Wednesday, 29 August 2012

Further thoughts on previous posting

It seems poignant to bring this up. Last night Thomas Heatherwicks Olympic flaming flower was relit to launch the Paralympics. Perhaps it is down to the recession but the Olympic party caught the imaginations of many more than expected. Of course some still remain closed minded to sport as many do to art but many new faces found out that great rewards were there for those who cared to look. The whole period has offered respite to what otherwise would have been a miserable summer, financial collapse, festivals rained off. There seems a genuine attempt to learn about the different bodily condition people find themselves in. Children growing up watching the Paralympics will have far greater spread of references, all positive from whence to view people different from each other in body.
This leads me in to the one group it seems society continues to shun. Mental illness may no longer have asylums and the attempt to drag the deviant off to be locked away from sight but the public fear remains. Considering one in four will see a doctor during their lives with mental health issues this is shocking. The mind is a fragile balance. Most people will have experienced feelings of loss of confidence in their thought patterns yet it remains taboo. And it is this taboo, this reluctance to try to understand that lies behind our attitudes to addiction.
Smoking. We all know smoking is very dangerous. Arguably more dangerous than most illegal drugs. It is always odd to look and see who smokes or has smoked. Why are these people attracted to do something that harms em so much? Many carry on till it kills them. Roughly 25% of adults smoke. 75% of schizophrenics smoke. Clearly smoking either relates to mental illness or could be considered a mental illness in itself.

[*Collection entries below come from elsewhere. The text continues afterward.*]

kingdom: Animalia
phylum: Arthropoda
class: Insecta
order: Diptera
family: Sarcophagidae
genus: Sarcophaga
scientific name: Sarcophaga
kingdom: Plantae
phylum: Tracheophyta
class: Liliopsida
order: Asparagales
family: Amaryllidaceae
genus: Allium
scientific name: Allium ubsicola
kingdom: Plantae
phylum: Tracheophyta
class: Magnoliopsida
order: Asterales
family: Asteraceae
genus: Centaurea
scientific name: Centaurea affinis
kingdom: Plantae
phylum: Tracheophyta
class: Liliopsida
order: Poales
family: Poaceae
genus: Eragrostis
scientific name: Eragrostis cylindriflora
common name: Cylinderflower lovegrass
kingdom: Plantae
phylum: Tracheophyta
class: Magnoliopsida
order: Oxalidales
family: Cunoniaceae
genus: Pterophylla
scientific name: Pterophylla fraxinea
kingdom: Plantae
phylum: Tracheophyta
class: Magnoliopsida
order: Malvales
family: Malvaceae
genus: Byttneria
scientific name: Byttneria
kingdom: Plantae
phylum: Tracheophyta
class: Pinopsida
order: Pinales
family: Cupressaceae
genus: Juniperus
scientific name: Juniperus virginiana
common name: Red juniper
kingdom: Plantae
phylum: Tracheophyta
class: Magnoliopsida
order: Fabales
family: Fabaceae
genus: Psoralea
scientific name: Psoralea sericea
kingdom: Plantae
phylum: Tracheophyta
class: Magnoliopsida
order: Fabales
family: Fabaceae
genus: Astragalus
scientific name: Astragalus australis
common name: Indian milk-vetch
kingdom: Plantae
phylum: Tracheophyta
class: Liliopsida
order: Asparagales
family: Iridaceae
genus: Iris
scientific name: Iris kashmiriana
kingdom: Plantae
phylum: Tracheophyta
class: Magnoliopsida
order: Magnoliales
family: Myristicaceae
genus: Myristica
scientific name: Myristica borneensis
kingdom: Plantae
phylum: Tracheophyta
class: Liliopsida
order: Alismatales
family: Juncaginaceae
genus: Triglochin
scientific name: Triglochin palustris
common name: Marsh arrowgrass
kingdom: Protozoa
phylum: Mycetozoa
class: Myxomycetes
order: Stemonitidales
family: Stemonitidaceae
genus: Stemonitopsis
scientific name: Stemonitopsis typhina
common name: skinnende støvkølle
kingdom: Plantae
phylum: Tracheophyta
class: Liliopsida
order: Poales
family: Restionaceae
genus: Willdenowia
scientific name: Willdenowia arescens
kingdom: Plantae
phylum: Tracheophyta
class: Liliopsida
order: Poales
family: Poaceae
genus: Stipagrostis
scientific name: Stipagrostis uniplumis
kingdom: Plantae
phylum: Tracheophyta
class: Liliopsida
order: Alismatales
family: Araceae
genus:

Many were surprised when Kate Middleton chose Action on Addiction as one of the charities to be the public face of. I was greatly impressed, not just because this is a charity I do work for but because her clean cut image offers acceptability to a charity that struggles to find backing amidst the army of good causes. Why is this? Herein lies the problem. We still haven't found quite how to think of addiction. Graylings despisal of addicts got me thinking does he despise all addicts or just those he specifies, those dependent on heroin and cocaine. Some speak as if addiction were a disease, using that language. Others apply thinking towards a negative habitual behaviour. No one in their right mind buys unspecified powders of dubious origin from strangers on the street, goes home and injects it int o their veins. Let us dismiss the idiocy of blame and take a pragmatic approach to a problem responsible for many peoples deaths, 75% of all crime and huge damage across most sections of society.
Graylings appendage to his call for drug legalisation may be a disclaimer so he doesn't appear libertarian. Whilst altering supply of heroin from street dealers to doctors may well help, legalisation is not the whole answer. Of course it would be better to have heroin supply taken out of the hands of criminals. The simplicity of the idea begins to fall away once crack cocaine comes in to the mix. Heroin, to an addict can be seen as like insulin to a diabetic but no am mount of crack brings satisfaction to the addict. People spend as much as they can get, committing highly dangerous actions to get the money from crime to prostitution. What does Grayling advise here? A doctor to be on call 24 hours a day handing out pipe after pipe? Clearly the problem is not a simple one that could br solved by legalisation. Too many who have little or no experience of drugs are stepping vocally in to a debate that seems stuck in a logjam.
The answers may be far more complex than we can yet know. Abstinence must be the goal.